Critique de livre : « Les Anges noirs », de Maria Smilios

Lorsque les infirmières blanches ont commencé à démissionner, le commissaire à la santé de la ville, paniqué, s’est tourné vers les seuls soignants qualifiés qu’il pensait pouvoir attirer : des infirmières noires dont les opportunités de carrière étaient pratiquement inexistantes dans le sud de Jim Crow. Des centaines de personnes ont répondu à l’appel. Leur ténacité face aux conditions de travail difficiles et au racisme omniprésent est une source d’humilité et d’inspiration, tout comme leur contribution au développement d’un traitement révolutionnaire contre la tuberculose.

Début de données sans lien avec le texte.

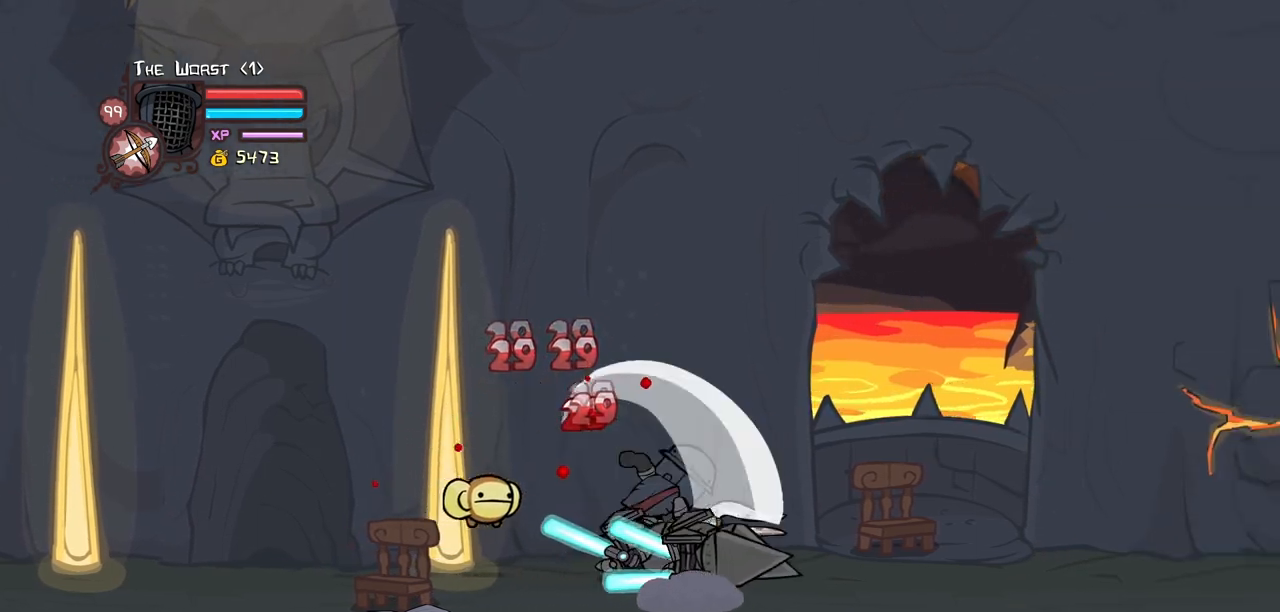
{"keys": ["light"], "events": [[67, "right", "up"], [117, "heavy", "up"], [150, "heavy", "down"], [383, "heavy", "up"], [483, "light", "down"]]}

De tels médicaments étaient désespérément nécessaires. Dans la première moitié du 20e siècle, les médecins administraient des « thérapies » comme des sels d’or et sciaient les côtes des personnes pour faire effondrer leurs poumons atteints, dans l’espoir de ralentir la progression de l’infection. La souffrance des patients – leur lente suffocation, pour la plupart (même si les os, le cerveau, la langue, les reins et les organes génitaux pouvaient également être envahis) – était atroce. Une jeune femme avait passé près de 10 ans à Sea View au moment de sa mort en 1952 ; elle n’avait que 20 ans. Des centaines d’autres languissaient, « transformant la tuberculose en un travail épouvantable, une carrière grotesque ».

Dans cette scène de désespoir sont entrés les Black Angels. Nous rencontrons Edna Sutton, la grande et gracieuse fille du pasteur, qui a fui Savannah, en Géorgie, pour se retrouver dans une cafétéria séparée, des aides-soignants chahuteurs et des inspections de « propreté » invasives au cours de sa formation à l’hôpital de Harlem (surnommé « la Morgue » en raison de son taux de mortalité choquant. ). Après son arrivée à Sea View en 1932, Sutton est devenue infirmière en chirurgie, travaillant dans une salle d’opération où la température pouvait atteindre 107 degrés. Elle veillait auprès des patients mourants, puis se réconfortait en récitant des versets bibliques préférés sur le ferry de Staten Island.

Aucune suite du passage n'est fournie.